A graduate of 2011’s Red Bull Music Academy, Wroclaw-based electronic producer Naphta (real name Pawel Klimczak) dropped his debut album ‘7th Expedition’ on Polish label Transatlantyk in 2016, which saw him combining programmed rhythms and synthetic elements with instrumental contributions from a range of collaborators, resulting in a smooth and easy-going listen somewhere between downtempo, disco and house.
Two years on, as its title hints, this follow-up ‘Naphta and The Shamans’ sees him going for even more of a live band feel, enlisting a brace of instrumental players for a propulsive yet chilled out collection that sees house kickdrums rubbing shoulders with live percussion, folky guitar inflections and funk infused basslines.
Opening track ‘Dim Daybreak’ emerges into focus like a mirage as slow percussion rouses itself into life against what sounds like the rush of water, while feathery acoustic guitar textures unfurl against Jaq Merner’s wordless soul vocals, the addition of plucked bends adding a curiously Middle Eastern edge as a warm funk bassline locks into place against rolling hand percussion. While there’s a sparse 4/4 kickdrum powering the track at its heart, the sense of groove is more oriented towards laying back and nodding your head than anything else, with the emphasis falling on chill-out rather than physical interaction.

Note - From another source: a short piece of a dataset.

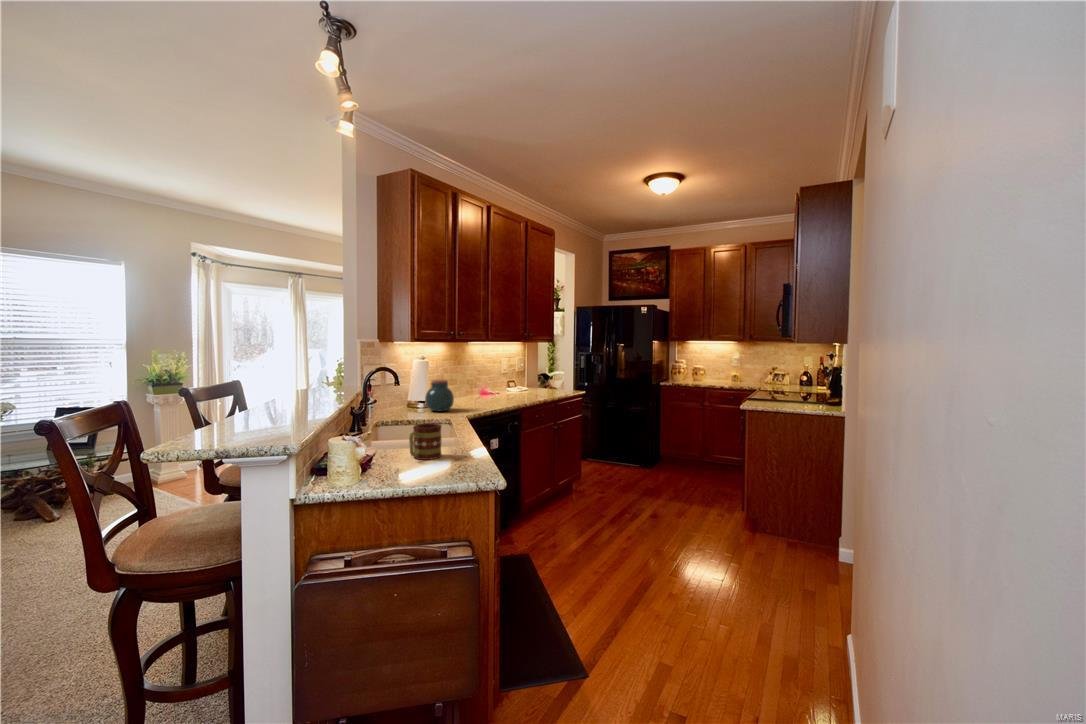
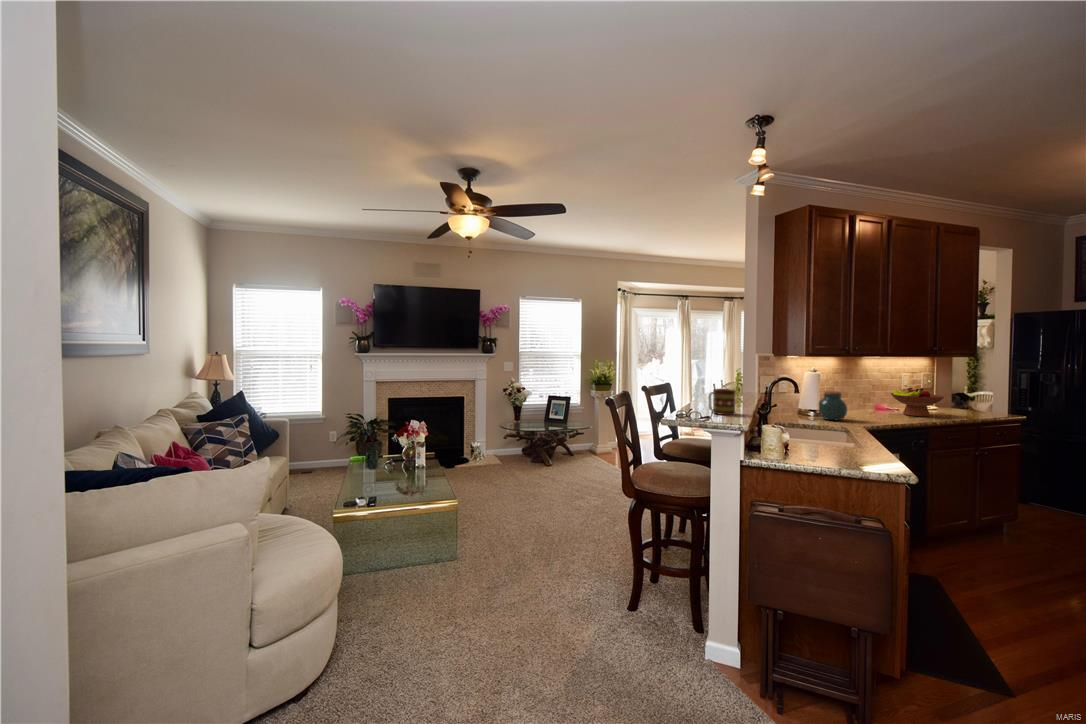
fruit bowl: none [492,372,533,399] -> present [891,388,945,416]
mug: present [409,423,442,460] -> present [708,389,736,415]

‘Thom’s Beach’ represents the closest thing to a fullhearted engagement with the dancefloor here, as rattling programmed percussion fills build into propulsive 4/4 house rhythms against bluesy guitar ripples, wheezing electric bass and eerie background ambience, but the emphasis is on breezy airiness more than any sense of visceral muscle even as bouncy bass drops emerge out of the woodwork towards the end.
Elsewhere, ‘Crystal Lizard’ gets more jazzy, offering up what’s easily one of this album’s most intriguing moments as elegant keyboard arrangements glide against snapping broken rhythms and warm-sounding bass grooves, while brooding background orchestration swells against rippling dub effects, before ‘Firelink Shrine’ takes things off on a vaguely dubby wander that sees delay-treated guitar echoes ebbing against rattling percussion, noodling analogue synths rattling percussion. As a suitably chilled way to spend your Saturday afternoon, ‘Naphta and The Shamans’ manages to hit the spot. Great cover art, too.